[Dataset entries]
▼
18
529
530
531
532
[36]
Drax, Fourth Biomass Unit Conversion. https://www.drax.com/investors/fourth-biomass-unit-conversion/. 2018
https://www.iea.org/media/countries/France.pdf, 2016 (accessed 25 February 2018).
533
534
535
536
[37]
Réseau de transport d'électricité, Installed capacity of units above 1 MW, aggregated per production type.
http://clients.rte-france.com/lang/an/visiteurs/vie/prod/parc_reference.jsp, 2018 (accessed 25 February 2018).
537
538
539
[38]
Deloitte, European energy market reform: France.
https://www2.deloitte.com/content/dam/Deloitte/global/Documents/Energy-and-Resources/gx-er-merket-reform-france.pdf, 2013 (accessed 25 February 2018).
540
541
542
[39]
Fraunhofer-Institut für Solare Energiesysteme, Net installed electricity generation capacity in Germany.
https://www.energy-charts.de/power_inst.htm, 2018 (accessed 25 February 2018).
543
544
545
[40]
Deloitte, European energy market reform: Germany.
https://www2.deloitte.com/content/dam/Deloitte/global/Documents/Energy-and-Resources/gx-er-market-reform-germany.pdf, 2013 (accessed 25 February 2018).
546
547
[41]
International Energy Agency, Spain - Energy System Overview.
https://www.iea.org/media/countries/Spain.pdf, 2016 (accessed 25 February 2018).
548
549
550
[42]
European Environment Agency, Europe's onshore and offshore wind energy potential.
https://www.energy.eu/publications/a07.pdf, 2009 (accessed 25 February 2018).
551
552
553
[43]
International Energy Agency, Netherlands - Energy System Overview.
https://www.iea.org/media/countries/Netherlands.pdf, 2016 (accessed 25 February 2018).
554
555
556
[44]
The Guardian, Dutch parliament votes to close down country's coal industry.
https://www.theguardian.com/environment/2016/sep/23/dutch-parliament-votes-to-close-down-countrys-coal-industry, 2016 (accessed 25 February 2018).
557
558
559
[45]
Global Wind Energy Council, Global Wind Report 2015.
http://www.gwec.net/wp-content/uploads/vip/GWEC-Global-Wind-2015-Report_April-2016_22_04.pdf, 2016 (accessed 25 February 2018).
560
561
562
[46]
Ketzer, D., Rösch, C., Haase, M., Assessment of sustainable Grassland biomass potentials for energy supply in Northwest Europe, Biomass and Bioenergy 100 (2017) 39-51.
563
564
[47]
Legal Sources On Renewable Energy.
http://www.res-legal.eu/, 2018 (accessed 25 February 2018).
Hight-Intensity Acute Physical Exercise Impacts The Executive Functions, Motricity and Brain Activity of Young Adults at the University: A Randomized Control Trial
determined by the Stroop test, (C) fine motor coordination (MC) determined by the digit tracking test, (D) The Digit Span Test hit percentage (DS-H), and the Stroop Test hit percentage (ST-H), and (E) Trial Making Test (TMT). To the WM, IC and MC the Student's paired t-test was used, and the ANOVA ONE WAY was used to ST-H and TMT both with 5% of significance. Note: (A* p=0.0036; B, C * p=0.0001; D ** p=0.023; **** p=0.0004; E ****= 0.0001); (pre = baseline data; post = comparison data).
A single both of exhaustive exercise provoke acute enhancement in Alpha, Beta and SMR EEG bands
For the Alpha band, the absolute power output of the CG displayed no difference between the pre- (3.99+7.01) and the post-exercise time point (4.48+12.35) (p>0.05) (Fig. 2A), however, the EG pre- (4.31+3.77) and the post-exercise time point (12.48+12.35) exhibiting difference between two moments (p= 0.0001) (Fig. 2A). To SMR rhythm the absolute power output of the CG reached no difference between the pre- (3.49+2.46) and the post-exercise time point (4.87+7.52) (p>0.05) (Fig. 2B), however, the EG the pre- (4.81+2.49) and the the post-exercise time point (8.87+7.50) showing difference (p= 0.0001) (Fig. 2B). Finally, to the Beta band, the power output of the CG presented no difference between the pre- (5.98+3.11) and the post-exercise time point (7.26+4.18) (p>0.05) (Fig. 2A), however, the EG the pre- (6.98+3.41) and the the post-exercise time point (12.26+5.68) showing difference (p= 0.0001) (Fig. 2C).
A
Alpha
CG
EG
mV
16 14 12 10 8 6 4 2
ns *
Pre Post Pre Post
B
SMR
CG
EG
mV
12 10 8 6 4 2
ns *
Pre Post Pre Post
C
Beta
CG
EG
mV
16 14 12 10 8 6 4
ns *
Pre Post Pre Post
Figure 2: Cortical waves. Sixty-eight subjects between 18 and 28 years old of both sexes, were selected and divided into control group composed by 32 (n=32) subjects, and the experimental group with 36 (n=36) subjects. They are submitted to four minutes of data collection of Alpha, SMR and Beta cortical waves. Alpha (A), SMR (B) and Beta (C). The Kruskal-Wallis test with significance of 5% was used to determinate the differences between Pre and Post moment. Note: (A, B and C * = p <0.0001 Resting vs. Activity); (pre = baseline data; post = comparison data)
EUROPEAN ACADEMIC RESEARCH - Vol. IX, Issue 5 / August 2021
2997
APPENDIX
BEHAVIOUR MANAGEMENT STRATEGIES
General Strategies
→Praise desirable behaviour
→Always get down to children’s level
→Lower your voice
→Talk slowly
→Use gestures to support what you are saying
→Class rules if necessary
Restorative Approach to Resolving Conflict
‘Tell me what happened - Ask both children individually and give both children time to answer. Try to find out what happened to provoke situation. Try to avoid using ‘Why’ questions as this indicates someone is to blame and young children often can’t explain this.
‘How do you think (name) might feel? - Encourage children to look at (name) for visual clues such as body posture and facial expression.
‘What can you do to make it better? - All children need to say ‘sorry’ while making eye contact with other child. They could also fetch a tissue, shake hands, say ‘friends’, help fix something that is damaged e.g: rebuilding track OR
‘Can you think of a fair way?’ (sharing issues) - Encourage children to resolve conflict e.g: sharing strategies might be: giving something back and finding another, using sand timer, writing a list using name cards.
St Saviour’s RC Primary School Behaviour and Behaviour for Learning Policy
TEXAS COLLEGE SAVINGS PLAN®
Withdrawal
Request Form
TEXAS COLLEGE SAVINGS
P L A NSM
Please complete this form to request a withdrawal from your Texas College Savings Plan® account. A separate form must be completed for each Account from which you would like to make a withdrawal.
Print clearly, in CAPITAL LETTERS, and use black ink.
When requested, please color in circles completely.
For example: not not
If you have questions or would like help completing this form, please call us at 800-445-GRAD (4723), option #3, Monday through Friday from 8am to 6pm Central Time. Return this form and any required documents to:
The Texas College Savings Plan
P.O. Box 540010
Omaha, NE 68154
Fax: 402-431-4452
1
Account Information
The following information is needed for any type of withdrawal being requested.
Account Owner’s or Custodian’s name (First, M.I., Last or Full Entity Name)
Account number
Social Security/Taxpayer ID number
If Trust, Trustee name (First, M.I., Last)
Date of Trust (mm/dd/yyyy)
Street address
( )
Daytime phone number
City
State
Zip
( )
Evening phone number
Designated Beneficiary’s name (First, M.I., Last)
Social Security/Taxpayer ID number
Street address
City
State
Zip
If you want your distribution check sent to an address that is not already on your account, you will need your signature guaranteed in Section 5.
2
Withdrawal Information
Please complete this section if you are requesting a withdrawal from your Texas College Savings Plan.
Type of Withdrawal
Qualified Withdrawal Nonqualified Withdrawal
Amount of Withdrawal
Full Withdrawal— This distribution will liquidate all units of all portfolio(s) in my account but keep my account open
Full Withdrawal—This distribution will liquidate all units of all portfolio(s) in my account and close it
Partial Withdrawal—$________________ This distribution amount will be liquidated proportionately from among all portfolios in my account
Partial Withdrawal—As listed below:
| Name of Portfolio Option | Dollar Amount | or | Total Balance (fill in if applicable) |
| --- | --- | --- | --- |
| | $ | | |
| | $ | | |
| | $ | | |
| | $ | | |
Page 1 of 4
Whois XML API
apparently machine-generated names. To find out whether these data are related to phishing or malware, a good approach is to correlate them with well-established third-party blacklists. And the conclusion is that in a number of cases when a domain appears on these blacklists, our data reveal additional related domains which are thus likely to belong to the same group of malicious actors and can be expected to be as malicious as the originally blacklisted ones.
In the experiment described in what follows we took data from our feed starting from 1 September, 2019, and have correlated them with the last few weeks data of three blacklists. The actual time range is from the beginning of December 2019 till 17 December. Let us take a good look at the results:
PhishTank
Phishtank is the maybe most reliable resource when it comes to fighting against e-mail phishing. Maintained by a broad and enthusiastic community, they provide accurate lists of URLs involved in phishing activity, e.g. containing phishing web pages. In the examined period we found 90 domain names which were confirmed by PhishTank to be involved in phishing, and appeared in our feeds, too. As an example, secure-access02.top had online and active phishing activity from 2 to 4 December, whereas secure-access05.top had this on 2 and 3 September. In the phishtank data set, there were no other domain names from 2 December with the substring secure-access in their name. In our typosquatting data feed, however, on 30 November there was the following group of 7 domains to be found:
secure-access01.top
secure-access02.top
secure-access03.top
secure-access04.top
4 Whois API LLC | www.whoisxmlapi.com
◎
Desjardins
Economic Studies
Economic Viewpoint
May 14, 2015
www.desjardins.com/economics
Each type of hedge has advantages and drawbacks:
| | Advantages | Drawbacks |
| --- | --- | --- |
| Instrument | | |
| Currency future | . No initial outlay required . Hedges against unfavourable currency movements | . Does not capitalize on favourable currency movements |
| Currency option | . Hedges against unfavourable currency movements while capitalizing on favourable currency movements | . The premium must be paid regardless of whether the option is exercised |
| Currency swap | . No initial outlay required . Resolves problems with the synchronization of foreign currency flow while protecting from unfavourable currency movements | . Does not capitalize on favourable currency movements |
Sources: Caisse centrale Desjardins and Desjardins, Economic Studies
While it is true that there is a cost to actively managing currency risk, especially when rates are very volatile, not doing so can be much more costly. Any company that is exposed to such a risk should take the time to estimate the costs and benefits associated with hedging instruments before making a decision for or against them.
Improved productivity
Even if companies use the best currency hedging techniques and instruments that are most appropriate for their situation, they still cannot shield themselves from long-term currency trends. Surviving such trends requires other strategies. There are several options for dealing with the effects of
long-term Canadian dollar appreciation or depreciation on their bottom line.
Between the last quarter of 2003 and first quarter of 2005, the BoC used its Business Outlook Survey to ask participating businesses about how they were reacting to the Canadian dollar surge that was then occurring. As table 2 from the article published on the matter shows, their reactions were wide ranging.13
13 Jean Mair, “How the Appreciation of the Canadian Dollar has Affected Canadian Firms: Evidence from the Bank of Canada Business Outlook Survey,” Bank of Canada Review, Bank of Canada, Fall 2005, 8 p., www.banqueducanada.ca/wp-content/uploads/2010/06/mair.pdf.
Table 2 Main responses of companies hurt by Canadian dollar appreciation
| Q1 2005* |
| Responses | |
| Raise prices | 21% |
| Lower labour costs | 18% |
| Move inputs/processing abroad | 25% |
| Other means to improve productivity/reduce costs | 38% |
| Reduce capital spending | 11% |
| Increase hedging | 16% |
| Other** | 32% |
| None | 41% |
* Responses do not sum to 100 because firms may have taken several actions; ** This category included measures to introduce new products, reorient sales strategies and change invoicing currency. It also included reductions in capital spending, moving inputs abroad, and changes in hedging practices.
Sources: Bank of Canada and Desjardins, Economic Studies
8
▲
**What you should do**:
Return exactly the line that contains "spending | 11% |" and every line after it, through the last line of the records.

**Response below**:
| Reduce capital spending | 11% |
| Increase hedging | 16% |
| Other** | 32% |
| None | 41% |
* Responses do not sum to 100 because firms may have taken several actions; ** This category included measures to introduce new products, reorient sales strategies and change invoicing currency. It also included reductions in capital spending, moving inputs abroad, and changes in hedging practices.
Sources: Bank of Canada and Desjardins, Economic Studies
8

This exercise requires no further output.